Four published genomes from Tiwanaku contexts in La Paz provide a cautious molecular window into the population. Three males carried Y-chromosome haplogroup Q, a lineage widespread among Indigenous peoples of the Americas; the maternal lineages are dominated by mtDNA B2 (three individuals) with one instance of C1c. These markers are consistent with predominant Native American ancestry typical of Andean populations.
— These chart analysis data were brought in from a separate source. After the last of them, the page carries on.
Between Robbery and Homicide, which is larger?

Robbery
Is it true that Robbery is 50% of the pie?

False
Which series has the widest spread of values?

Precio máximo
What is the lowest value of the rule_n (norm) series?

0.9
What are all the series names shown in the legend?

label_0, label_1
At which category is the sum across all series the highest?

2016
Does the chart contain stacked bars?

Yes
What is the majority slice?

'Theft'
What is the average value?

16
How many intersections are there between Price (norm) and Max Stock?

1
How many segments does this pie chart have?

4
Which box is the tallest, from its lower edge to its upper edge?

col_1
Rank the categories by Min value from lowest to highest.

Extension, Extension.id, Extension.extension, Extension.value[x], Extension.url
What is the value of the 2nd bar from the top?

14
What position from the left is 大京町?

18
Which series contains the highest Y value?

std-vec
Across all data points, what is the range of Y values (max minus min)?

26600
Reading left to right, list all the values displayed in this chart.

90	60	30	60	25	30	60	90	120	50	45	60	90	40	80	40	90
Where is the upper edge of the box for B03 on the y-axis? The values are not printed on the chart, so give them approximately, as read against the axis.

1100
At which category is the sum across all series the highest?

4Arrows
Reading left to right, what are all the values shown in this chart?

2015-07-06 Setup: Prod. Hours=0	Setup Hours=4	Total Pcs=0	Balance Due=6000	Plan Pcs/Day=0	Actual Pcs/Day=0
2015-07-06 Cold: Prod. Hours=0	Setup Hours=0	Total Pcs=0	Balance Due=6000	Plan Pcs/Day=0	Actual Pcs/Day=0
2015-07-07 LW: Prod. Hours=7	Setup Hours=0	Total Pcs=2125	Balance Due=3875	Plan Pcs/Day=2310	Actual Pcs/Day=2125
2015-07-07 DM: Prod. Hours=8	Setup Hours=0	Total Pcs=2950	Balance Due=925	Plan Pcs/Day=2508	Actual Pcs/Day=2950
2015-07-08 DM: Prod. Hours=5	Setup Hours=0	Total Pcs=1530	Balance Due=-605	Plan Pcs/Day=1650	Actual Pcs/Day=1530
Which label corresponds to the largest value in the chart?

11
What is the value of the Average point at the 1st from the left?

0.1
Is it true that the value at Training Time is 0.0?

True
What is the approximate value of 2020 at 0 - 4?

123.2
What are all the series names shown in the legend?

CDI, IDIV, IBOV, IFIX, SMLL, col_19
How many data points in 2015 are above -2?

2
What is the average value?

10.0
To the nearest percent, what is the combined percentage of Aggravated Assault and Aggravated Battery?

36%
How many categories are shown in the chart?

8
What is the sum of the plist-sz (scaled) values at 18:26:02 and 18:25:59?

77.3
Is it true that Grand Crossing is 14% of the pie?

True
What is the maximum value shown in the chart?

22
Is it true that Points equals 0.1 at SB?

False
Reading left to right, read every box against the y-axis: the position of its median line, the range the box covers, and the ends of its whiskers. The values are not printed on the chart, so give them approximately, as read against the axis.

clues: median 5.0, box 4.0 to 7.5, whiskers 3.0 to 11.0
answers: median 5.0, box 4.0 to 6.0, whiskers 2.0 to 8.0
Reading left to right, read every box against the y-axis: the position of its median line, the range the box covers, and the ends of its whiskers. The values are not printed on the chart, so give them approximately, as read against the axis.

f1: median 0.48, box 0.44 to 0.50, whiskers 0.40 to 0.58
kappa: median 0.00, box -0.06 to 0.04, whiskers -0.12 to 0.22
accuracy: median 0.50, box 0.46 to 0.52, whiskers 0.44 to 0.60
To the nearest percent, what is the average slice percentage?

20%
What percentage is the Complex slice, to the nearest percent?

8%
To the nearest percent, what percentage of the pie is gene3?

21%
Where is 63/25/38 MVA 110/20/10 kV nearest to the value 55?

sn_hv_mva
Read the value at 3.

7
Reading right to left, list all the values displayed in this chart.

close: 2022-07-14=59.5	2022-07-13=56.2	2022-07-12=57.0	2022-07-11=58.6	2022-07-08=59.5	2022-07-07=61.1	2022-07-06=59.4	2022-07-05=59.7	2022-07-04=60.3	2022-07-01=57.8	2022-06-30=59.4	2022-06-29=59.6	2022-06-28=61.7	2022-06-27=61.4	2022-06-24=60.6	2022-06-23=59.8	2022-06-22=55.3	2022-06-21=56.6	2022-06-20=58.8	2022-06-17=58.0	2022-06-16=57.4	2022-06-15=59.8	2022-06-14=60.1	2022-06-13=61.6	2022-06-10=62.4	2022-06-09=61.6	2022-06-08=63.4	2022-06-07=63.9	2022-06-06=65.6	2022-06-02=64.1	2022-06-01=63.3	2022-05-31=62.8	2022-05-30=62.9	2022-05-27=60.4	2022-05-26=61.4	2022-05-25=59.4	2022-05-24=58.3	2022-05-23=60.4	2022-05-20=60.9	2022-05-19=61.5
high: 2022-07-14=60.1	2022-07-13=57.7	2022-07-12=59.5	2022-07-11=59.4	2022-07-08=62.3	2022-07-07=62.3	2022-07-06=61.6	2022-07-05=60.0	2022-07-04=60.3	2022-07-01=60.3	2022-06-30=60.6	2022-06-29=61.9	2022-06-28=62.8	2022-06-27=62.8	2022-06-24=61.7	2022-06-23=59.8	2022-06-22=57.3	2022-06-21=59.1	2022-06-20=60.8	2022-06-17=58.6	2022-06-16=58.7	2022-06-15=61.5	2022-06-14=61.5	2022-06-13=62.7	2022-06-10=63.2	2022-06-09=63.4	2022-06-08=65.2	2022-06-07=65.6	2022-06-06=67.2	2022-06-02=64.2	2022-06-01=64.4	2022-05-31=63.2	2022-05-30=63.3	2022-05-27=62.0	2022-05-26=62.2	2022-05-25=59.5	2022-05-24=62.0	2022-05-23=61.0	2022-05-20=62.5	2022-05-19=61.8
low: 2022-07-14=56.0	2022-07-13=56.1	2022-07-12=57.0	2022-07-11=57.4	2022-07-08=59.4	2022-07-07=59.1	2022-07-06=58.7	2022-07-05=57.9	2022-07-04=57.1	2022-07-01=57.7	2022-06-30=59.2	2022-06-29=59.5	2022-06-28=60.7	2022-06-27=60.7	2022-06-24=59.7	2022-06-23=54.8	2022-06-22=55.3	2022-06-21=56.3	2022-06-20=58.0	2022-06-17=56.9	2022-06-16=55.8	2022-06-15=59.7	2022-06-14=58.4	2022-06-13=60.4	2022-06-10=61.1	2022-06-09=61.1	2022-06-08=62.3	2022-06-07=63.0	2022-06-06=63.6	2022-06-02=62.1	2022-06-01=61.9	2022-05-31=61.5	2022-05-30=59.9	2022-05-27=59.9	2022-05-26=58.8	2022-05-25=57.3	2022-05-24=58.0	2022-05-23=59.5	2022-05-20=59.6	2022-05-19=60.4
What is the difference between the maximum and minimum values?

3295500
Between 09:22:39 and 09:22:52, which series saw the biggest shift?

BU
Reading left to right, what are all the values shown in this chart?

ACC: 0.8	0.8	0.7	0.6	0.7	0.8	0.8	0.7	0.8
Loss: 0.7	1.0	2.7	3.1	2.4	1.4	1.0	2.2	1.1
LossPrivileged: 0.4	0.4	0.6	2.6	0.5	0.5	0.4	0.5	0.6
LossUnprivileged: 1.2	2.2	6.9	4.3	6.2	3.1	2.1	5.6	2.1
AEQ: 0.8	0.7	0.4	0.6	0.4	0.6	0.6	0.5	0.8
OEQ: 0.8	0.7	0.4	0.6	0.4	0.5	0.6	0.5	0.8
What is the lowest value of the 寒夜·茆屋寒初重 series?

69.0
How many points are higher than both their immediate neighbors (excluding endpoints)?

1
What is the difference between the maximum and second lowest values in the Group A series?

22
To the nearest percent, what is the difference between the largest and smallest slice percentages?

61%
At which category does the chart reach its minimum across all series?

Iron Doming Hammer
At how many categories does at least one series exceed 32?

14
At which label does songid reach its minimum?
Archaeogenetic patterns align with an Andean highland profile, but several caveats apply. With only four samples, statistical power is limited: population substructure, sex-biased migration, and temporal changes across the 650–1200 CE span cannot be robustly resolved. The prevalence of haplogroup Q among males here mirrors broader continental distributions, yet subclade resolution and autosomal affinities that might reveal finer-scale connections to modern Aymara, Quechua, or neighboring groups remain uncertain unless further samples are analyzed.
Where autosomal data exist from regional studies, they often indicate long-term genetic continuity in the highlands with signals of local gene flow rather than large-scale replacement during the Middle Horizon. For Tiwanaku specifically, these four genomes tentatively support continuity with Andean lineages, but more extensive sampling from multiple burial contexts and time slices is required to test hypotheses about migration, elite mobility, or demographic shifts.